> [Dataset records]:
════════════════════
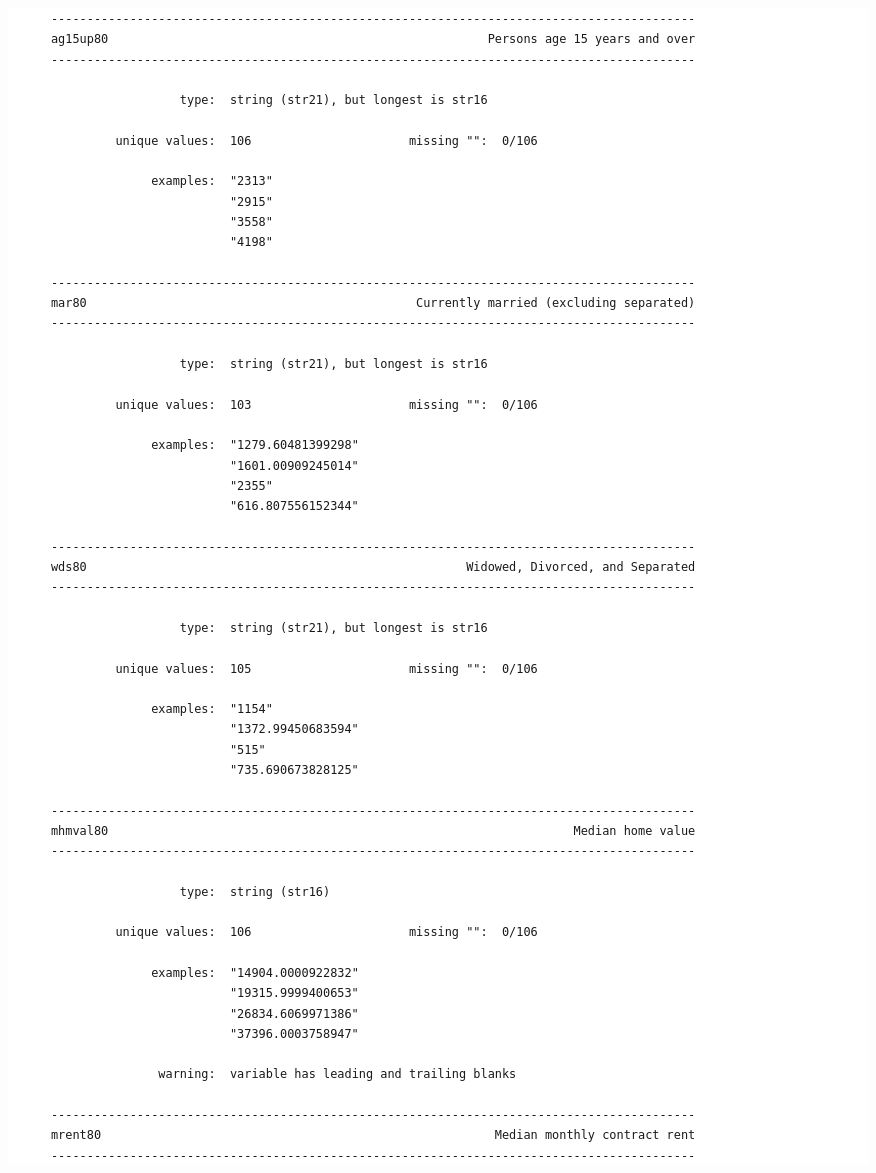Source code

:           ------------------------------------------------------------------------------------------
          ag15up80                                                     Persons age 15 years and over
          ------------------------------------------------------------------------------------------
          
                            type:  string (str21), but longest is str16
          
                   unique values:  106                      missing "":  0/106
          
                        examples:  "2313"
                                   "2915"
                                   "3558"
                                   "4198"
          
          ------------------------------------------------------------------------------------------
          mar80                                              Currently married (excluding separated)
          ------------------------------------------------------------------------------------------
          
                            type:  string (str21), but longest is str16
          
                   unique values:  103                      missing "":  0/106
          
                        examples:  "1279.60481399298"
                                   "1601.00909245014"
                                   "2355"
                                   "616.807556152344"
          
          ------------------------------------------------------------------------------------------
          wds80                                                     Widowed, Divorced, and Separated
          ------------------------------------------------------------------------------------------
          
                            type:  string (str21), but longest is str16
          
                   unique values:  105                      missing "":  0/106
          
                        examples:  "1154"
                                   "1372.99450683594"
                                   "515"
                                   "735.690673828125"
          
          ------------------------------------------------------------------------------------------
          mhmval80                                                                 Median home value
          ------------------------------------------------------------------------------------------
          
                            type:  string (str16)
          
                   unique values:  106                      missing "":  0/106
          
                        examples:  "14904.0000922832"
                                   "19315.9999400653"
                                   "26834.6069971386"
                                   "37396.0003758947"
          
                         warning:  variable has leading and trailing blanks
          
          ------------------------------------------------------------------------------------------
          mrent80                                                       Median monthly contract rent
          ------------------------------------------------------------------------------------------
════════════════════
> [What this task involves]: Among the lines of the preceding data, which ones hold the word "examples"? List them.

> [Solution to this task]:
                        examples:  "2313"
                        examples:  "1279.60481399298"
                        examples:  "1154"
                        examples:  "14904.0000922832"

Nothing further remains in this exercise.